Essencialmente, a proposta de reforma busca simplificar o sistema tributário nacional. Contudo, na prática, pode resultar em um desestímulo à criação e manutenção de iniciativas culturais que dependem de incentivos fiscais. Um especialista em política pública, que preferiu não se identificar, explicou que “o impacto pode ser devastador para projetos que já estão em andamento e para novos que ainda estão por vir”.
Caminhos para a Solução
Para mitigar os efeitos negativos dessa reforma, a solução pode estar na proposta de emenda constitucional (PEC) que visa garantir a continuidade dos incentivos culturais. Essa PEC busca assegurar que estados e municípios possam manter suas políticas de incentivo, mesmo com as mudanças tributárias em vigor. O debate em torno dessa emenda está apenas começando, mas a urgência é clara.
Em várias regiões do Brasil, representantes do setor cultural se mobilizam para defender a importância dos incentivos. Em eventos e fóruns, artistas e gestores ressaltam como esses recursos são vitais para a realização de projetos que enriquecem a cultura local. “Cultura é investimento, não gasto”, destacou uma gestora cultural durante um seminário recente. Essa frase ecoa a expectativa de muitos sobre a necessidade de reverter as limitações impostas pela nova reforma.

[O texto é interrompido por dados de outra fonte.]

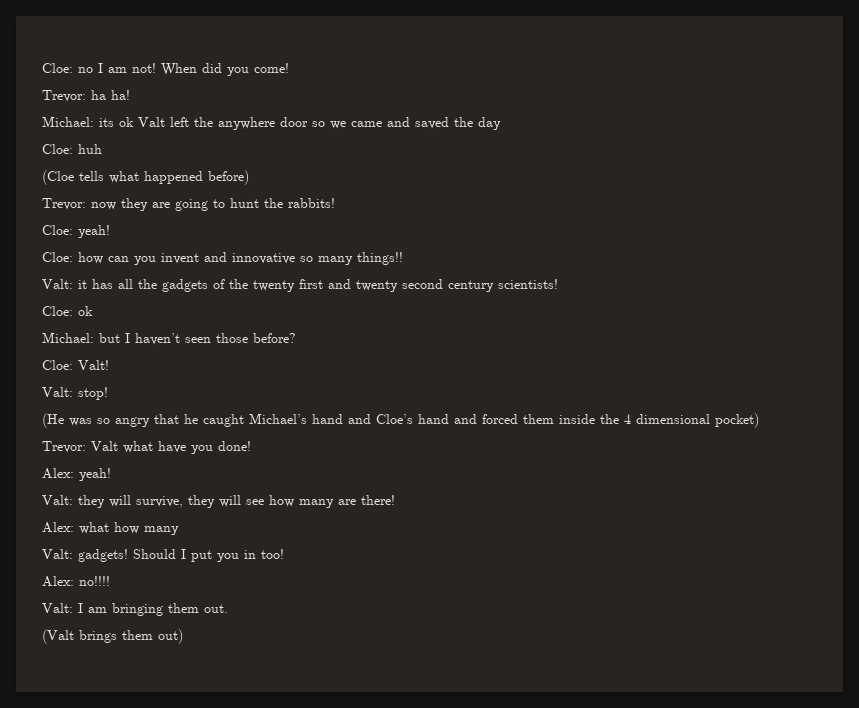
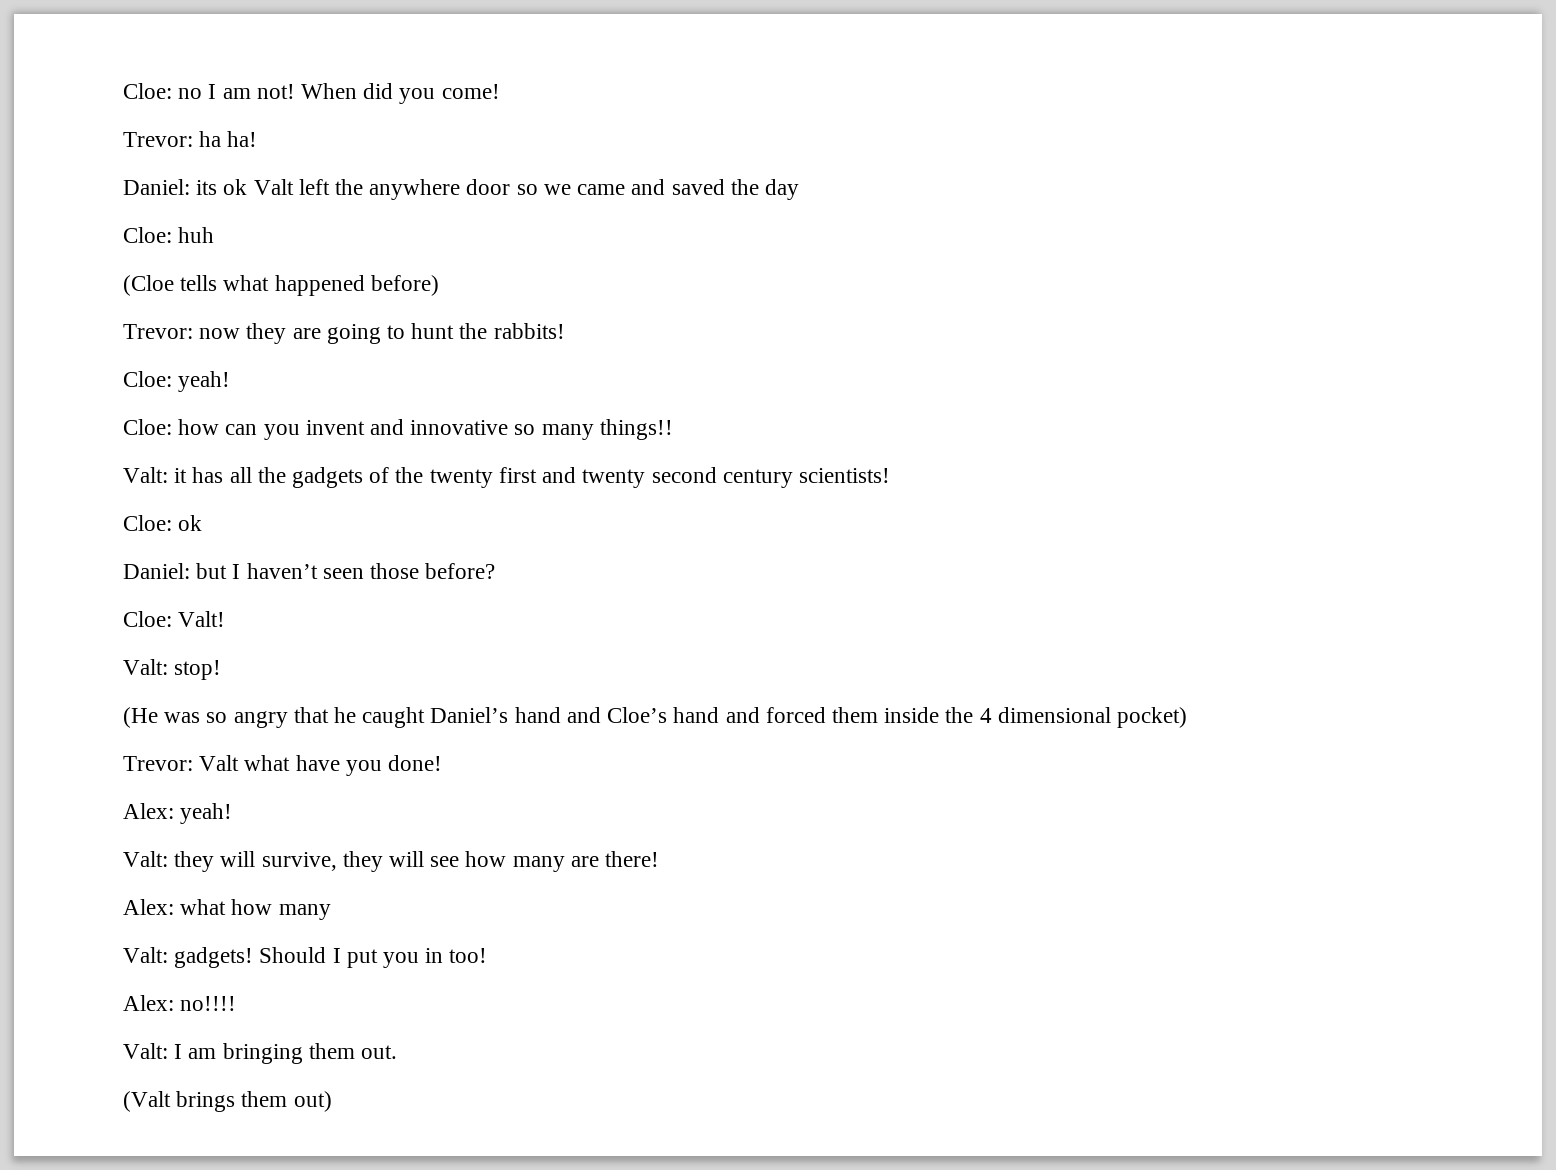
[42,116,94,127] Michael: -> [123,179,190,195] Daniel:
[42,332,94,343] Michael: -> [123,563,190,579] Daniel:
[249,413,307,424] Michael’s -> [430,707,509,723] Daniel’s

A Luta pela Cultura Brasileira
Vale lembrar que o Brasil possui uma rica diversidade cultural, que vai desde as manifestações populares até as produções artísticas contemporâneas. Desse modo, a proteção desses incentivos é fundamental para que essa diversidade possa florescer e ser mantida. O receio é que, sem apoio financeiro, muitas iniciativas culturais que se destacam em festivais e eventos internacionais possam desaparecer.
Além disso, a questão da cultura não se resume apenas à arte em si, mas também envolve toda uma cadeia produtiva que gera emprego e renda. Compreender o valor econômico da cultura é essencial para que políticas públicas efetivas sejam elaboradas. No entanto, a resistência à mudança mostra que ainda há um longo caminho a percorrer.
Com as discussões em andamento, o setor cultural aguarda ansiosamente por um posicionamento claro do governo e do Congresso sobre o futuro dos incentivos fiscais. O clamor por uma PEC eficaz que preserve o investimento cultural é uma das principais bandeiras levantadas por artistas e cidadãos comuns.